After a large-scale RCT with UC-Berkeley and Stanford showed that PHLs was cost-effective but lower than the bar Taimaka sets for its own work, Taimaka made the hard decision to transition away from the PHLs program in favor of another way we had begun to tackle food insecurity in the same communities – treating children with malnutrition.

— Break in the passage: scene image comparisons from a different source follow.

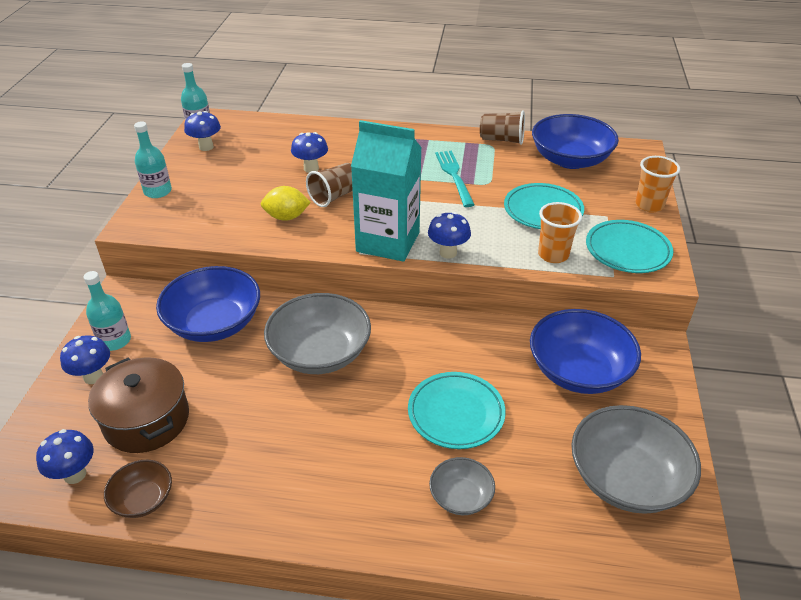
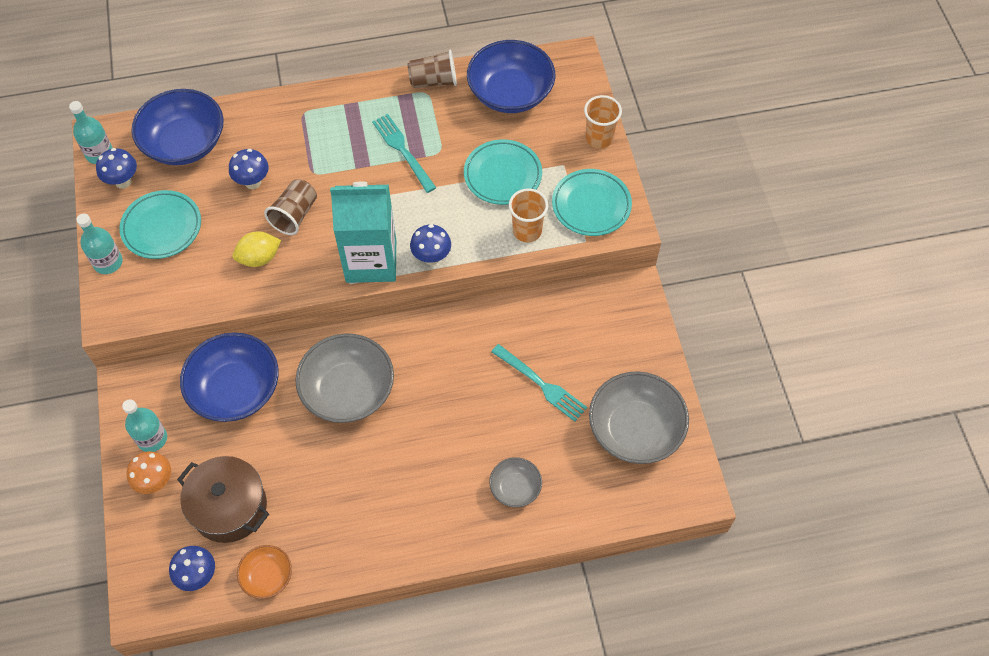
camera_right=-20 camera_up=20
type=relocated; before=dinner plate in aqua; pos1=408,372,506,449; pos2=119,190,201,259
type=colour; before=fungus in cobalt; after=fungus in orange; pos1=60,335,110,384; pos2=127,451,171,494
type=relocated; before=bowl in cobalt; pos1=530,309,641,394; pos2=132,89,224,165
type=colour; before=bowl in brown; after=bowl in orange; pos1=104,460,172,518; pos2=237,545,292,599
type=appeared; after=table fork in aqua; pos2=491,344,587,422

Taimaka currently runs a treatment program that 1) delivers life-saving treatment to children in Nigeria and 2) serves as an incubator for cost-effective innovations that can either improve the quality, decrease the costs, or simplify the delivery of malnutrition treatment so that the 45.4 million children who need it can get it (only 20-30% currently get treatment). Because malnutrition is the leading cause of childhood deaths globally, and because millions are already spent on treatment every year, even marginal improvements can yield high impact. A reduction in the cost of treatment by just 1% would free up over $3.4 million currently spent globally on treatment to treat an additional 50,000 children.
PILOT AND SCALING GOALS
Post-Harvest Loans Pilot:
Distributed PHLs to 1,000 smallholder farmers in Nigeria
Generated an additional $25,000 in post-harvest income for farmers
Malnutrition Scaling Goals:
Test 3-4 candidate innovations in annual portfolios
Push at least 1 innovation to scale to reach 20% of treated children by Year 5
Reduce the cost-per-life saved of malnutrition treatment by 10% by Year 5
FOUNDING TEAM
Justin Graham - Co-founder
Abubakar Umar - Co-founder
Muhammad Uba - Co-founder
Parth Ahya - Co-founder
Justin Graham is Taimaka’s Executive Director and an Oxford graduate with a background in evidence-based development and quantitative economics. Abubakar Umar is Taimaka’s Medical Director and a former pediatrician with the Nigerian government. Muhammad Uba and Parth Ahya now serve on the board.